Why Latency Hurts. A single PCIe round-trip (read) on a typical desktop system takes 500 ns–1 μs. Compare that to an L3 cache hit at ~10 ns. If your driver does many small MMIO reads from a device register, each one stalls for that full round trip. This is why high-performance drivers use DMA and MSI-X interrupts instead of polling device registers — you let the device push data into host memory (posted writes, no round-trip penalty) and signal completion via an interrupt.
Real-world example: An NVMe SSD on a PCIe 4.0 x4 link has ~8 GB/s of raw bandwidth. The NVMe protocol submits I/O commands by writing to submission queue doorbells (a single posted MMIO write) and the drive DMAs completions back into host memory. The entire design minimizes round trips. This is why NVMe replaced AHCI/SATA — AHCI required multiple register reads per I/O operation, each paying that 500+ ns PCIe latency tax.

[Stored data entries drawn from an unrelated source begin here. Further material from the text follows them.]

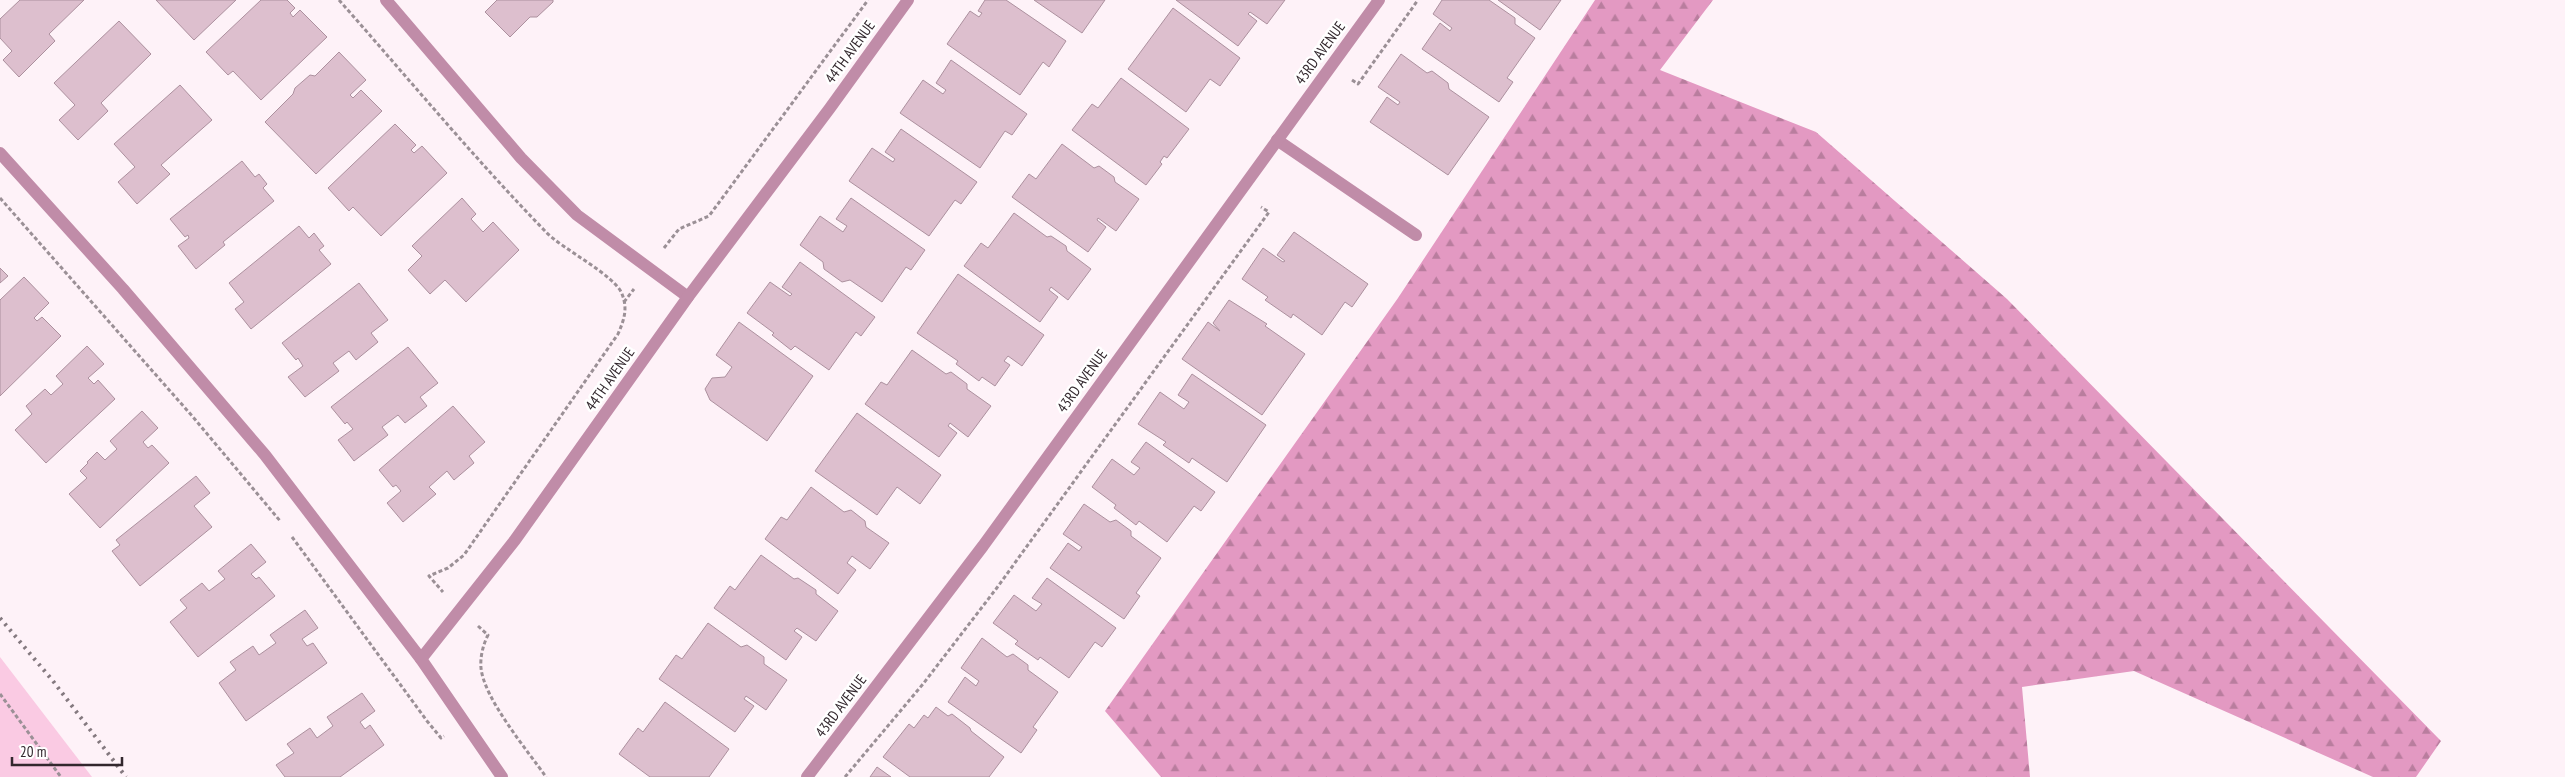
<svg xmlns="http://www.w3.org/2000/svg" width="2565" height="777" viewBox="0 0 2565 777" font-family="'PT Sans Narrow',sans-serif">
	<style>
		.forest { fill: url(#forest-firs) }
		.park { fill: #facae3 }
		.building { fill: #ddbfce; stroke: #ac909e }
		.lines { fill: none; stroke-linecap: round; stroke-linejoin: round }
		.path { stroke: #9b9096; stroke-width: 3; stroke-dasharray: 4 2.5; stroke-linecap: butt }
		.minor { stroke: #c08ca8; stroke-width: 12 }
		.rail { stroke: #84797f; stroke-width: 4; stroke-dasharray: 2.5 5; stroke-linecap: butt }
		.labels { text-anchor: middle; stroke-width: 5; stroke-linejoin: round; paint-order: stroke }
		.street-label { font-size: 15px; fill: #32272d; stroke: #fff }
	</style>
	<defs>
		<pattern id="forest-firs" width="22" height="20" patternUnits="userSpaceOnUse" patternTransform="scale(1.25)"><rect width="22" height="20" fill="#e399c2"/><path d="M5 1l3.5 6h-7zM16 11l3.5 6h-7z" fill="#b97d9e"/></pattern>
	</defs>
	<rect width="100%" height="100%" fill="#fef2f8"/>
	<path class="forest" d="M1595,0H1713L1660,70L1816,132L2007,299L2441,741L2416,777H2373L2134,671L2022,687L2030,777H1161L1105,711L1398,298Z"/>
	<path class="park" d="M0,657L92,777H0Z"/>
	<g class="building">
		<path d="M20,0H84L49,34L55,41L19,77L3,60L12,51L0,38V19Z"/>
		<path d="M156,0H236L194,40Z"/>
		<path d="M261,0H287L295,8L290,13L293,17L300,10L327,37L261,100L233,71L228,75L206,52Z"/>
		<path d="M497,0H553V2L537,17H530L510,37L485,12Z"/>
		<path d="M985,0H1006L1066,41L1049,67L1043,62L1020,95L947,44L970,11L979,17L982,13L978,11Z"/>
		<path d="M1034,0H1105L1082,33Z"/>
		<path d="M1176,0H1285L1267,24L1250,12L1248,14L1257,21L1238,46Z"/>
		<path d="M1442,0H1489L1515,18V24L1535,38L1507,78L1513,82L1499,102L1422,49L1440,23L1450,31L1452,28L1433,14Z"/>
		<path d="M1498,0H1561L1540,30Z"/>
		<path d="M1173,8L1240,58L1220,86L1210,79L1186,112L1128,69Z"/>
		<path d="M119,21L151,54L101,103L108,111L78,140L59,120L75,105L54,83Z"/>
		<path d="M339,52L366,80L350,95L353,98L361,90L382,111L316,174L265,122L293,94L295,88L310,75L315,76Z"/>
		<path d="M1401,54L1427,73L1432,71L1448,83L1449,89L1489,117L1448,175L1370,122L1387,97L1398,105L1400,102L1378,87Z"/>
		<path d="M951,60L1027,114L1012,135L1005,131L980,168L900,113L923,80L943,94L946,90L936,83Z"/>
		<path d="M1121,78L1189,129L1167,158L1164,156L1160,162L1162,164L1146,185L1072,130L1092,104L1098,108Z"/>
		<path d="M180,85L212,120L161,165L170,174L137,204L118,182L135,167L114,144Z"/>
		<path d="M395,124L416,145L411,150L414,153L422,146L447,173L381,236L353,207L349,211L328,188Z"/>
		<path d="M901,129L977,182L961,204L955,200L929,236L849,181L872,148L893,162L895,159L885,152Z"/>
		<path d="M1062,144L1094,168L1099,166L1114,177L1115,182L1139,199L1116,231L1098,218L1097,220L1106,227L1088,252L1012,197L1029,174L1036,179Z"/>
		<path d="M242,161L255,177L259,174L267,184L263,188L274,201L223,242L225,245L196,269L178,246L189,238L188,235L185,237L170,219Z"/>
		<path d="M462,198L476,214L471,219L483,232L493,222L519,250L466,302L445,280L430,294L408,270L422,256L412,246Z"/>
		<path d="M851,198L925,250L911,270L906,267L882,302L850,280L842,282L824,269L823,262L800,245L820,216L843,232L847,226L836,219Z"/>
		<path d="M1014,213L1047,237L1051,236L1066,246L1067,251L1091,269L1068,300L1051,287L1049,290L1058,297L1040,322L964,266L981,243L988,248Z"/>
		<path d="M299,226L309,238L314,233L324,246L319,250L331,264L251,329L235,309L244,302L229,283Z"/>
		<path d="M1294,232L1368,284L1352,307L1345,302L1322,335L1293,314L1291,318L1265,300L1268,297L1242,279L1263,248L1283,262L1285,261L1277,255Z"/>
		<path d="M800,262L875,317L861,336L856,332L829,370L795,346L791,350L772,335L774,333L747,313L770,282L790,296L792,294L782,287Z"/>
		<path d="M0,268L8,276L0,283Z"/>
		<path d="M958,274L1044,335L1022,366L1008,356L1004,361L1010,365L995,386L982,377L979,381L956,364L958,361L917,333Z"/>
		<path d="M24,277L49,303L34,318L37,321L42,317L61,336L0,396V300Z"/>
		<path d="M359,283L388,320L371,333L378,342L356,360L349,351L333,363L339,371L305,397L288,377L303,366L298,358L296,360L282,343Z"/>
		<path d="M1229,300L1267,324L1265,326L1305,354L1262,415L1182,359L1208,322L1220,331L1213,323Z"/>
		<path d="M739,322L813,376L767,441L710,400L705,389L712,378L725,377L732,367L716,355Z"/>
		<path d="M87,346L104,364L88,378L94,384L98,380L115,399L46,463L15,430L32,414L26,406L45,389L51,395L63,384L56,376Z"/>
		<path d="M408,347L438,383L420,397L427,406L405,423L398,415L382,427L388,435L354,461L338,440L353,429L347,422L345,424L331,407Z"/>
		<path d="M912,350L946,374L951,372L967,384V389L991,406L968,437L950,423L948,426L957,433L939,457L865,404L881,382L887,385Z"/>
		<path d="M1192,374L1266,425L1227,482L1192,458L1189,463L1163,445L1166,442L1138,424L1160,392L1184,409L1189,402L1178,395Z"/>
		<path d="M453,406L485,442L469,456L474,463L454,480L447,471L429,487L436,494L403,522L387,503L401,491L396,485L393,487L379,470Z"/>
		<path d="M142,411L158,428L143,442L148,448L152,445L169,463L100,528L69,494L87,478L80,471L88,463L87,462L97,452L105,460L117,449L110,441Z"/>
		<path d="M857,413L941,475L920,504L897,487L877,515L815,471Z"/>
		<path d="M1146,442L1215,492L1201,511L1194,506L1167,542L1139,521L1136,525L1114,508L1116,505L1092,487L1112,459L1134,475L1140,468L1131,462Z"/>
		<path d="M196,476L210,493L194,506L212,527L140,586L112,551L120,545L116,540Z"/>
		<path d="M811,487L844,512L851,510L865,521L866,527L889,543L870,569L852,556L847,563L856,570L838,594L765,539L781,517L787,520Z"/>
		<path d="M1084,504L1110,522L1116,520L1131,531V536L1161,558L1136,593L1140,596L1124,619L1050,568L1068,543L1079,551L1082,547L1063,534Z"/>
		<path d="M251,544L266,562L251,574L256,579L259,577L275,596L198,657L170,622L187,608L180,600L202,583L209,591L225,579L218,571Z"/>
		<path d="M761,555L794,579L798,578L816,590V594L838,611L816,641L797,628L794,631L802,637L786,660L714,608L730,586L735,590Z"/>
		<path d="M1047,578L1116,628L1102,647L1095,642L1069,678L1040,657L1038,660L1015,644L1018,641L993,623L1014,595L1036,611L1042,604L1032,598Z"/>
		<path d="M305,610L318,628L302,639L307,646L313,643L327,663L246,721L219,683L236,670L230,662L253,646L259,655L276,643L270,635Z"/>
		<path d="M708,623L741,647L747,645L764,657V664L787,680L766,710L746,696L744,699L754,706L735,732L659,679L676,655L682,659Z"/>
		<path d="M982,638L1007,657L1013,654L1028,665V670L1058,692L1033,727L1037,730L1021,753L948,702L965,677L976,686L979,681L961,668Z"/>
		<path d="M362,693L375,711L360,722L365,729L370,725L384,745L340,777H285L276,765L294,753L287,744L310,728L317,738L333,726L327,717Z"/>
		<path d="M665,702L729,749L709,777H650L619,754L638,728L643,732Z"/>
		<path d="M936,707L948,716L952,714L970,728L971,731L1004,757L989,777H910L883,757L909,724L914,728L924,715L928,718Z"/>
		<path d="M877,767L891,777H870Z"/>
	</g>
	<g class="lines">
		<g class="path">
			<path d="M339,0C408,78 474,158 546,232C562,249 615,275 622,294C628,309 624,320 618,334L464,555L448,568L429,576L443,592"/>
			<path d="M1352,80L1358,84L1418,0"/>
			<path d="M0,198L193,417L281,522"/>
			<path d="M664,248L679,229L709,216L868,0"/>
			<path d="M624,302L634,289"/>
			<path d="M292,537L427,721L441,738L444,736"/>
			<path d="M478,626L488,635C483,645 480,657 481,668C484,699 528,751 546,777"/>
			<path d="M0,694L61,777"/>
			<path d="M845,777L923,684L996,589L1269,212L1261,207"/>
		</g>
		<g class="minor">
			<path d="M386,0L521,158L577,215L688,297"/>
			<path d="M1277,140L1416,235"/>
			<path d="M0,153L123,289L265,455L421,659"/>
			<path d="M502,777L421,659L515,540L688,297L830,108L908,0"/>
			<path d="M807,777L983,546L1379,0"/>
		</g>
		<path class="rail" d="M0,618L53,681L126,777"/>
	</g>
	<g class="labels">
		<g class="street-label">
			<text transform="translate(850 52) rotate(-54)" y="5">44TH AVENUE</text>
			<text transform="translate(1320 53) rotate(-54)" y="5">43RD AVENUE</text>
			<text transform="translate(610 379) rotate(-55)" y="5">44TH AVENUE</text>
			<text transform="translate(1082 381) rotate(-54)" y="5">43RD AVENUE</text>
			<text transform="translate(841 706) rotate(-53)" y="5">43RD AVENUE</text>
		</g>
	</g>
	<path d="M12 757v8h110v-8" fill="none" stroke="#32272d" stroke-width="2.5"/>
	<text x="20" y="757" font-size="15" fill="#32272d" stroke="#ffffff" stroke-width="4" paint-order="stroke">20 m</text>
</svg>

Root Complex and Switch Topology. The CPU's PCIe root complex is the top of a tree. PCIe switches fan out connections, but every hop through a switch adds latency (~100-200 ns). This is why plugging a GPU into a slot that routes through a chipset switch (e.g., the PCH) rather than directly into CPU lanes measurably hurts performance in latency-sensitive workloads.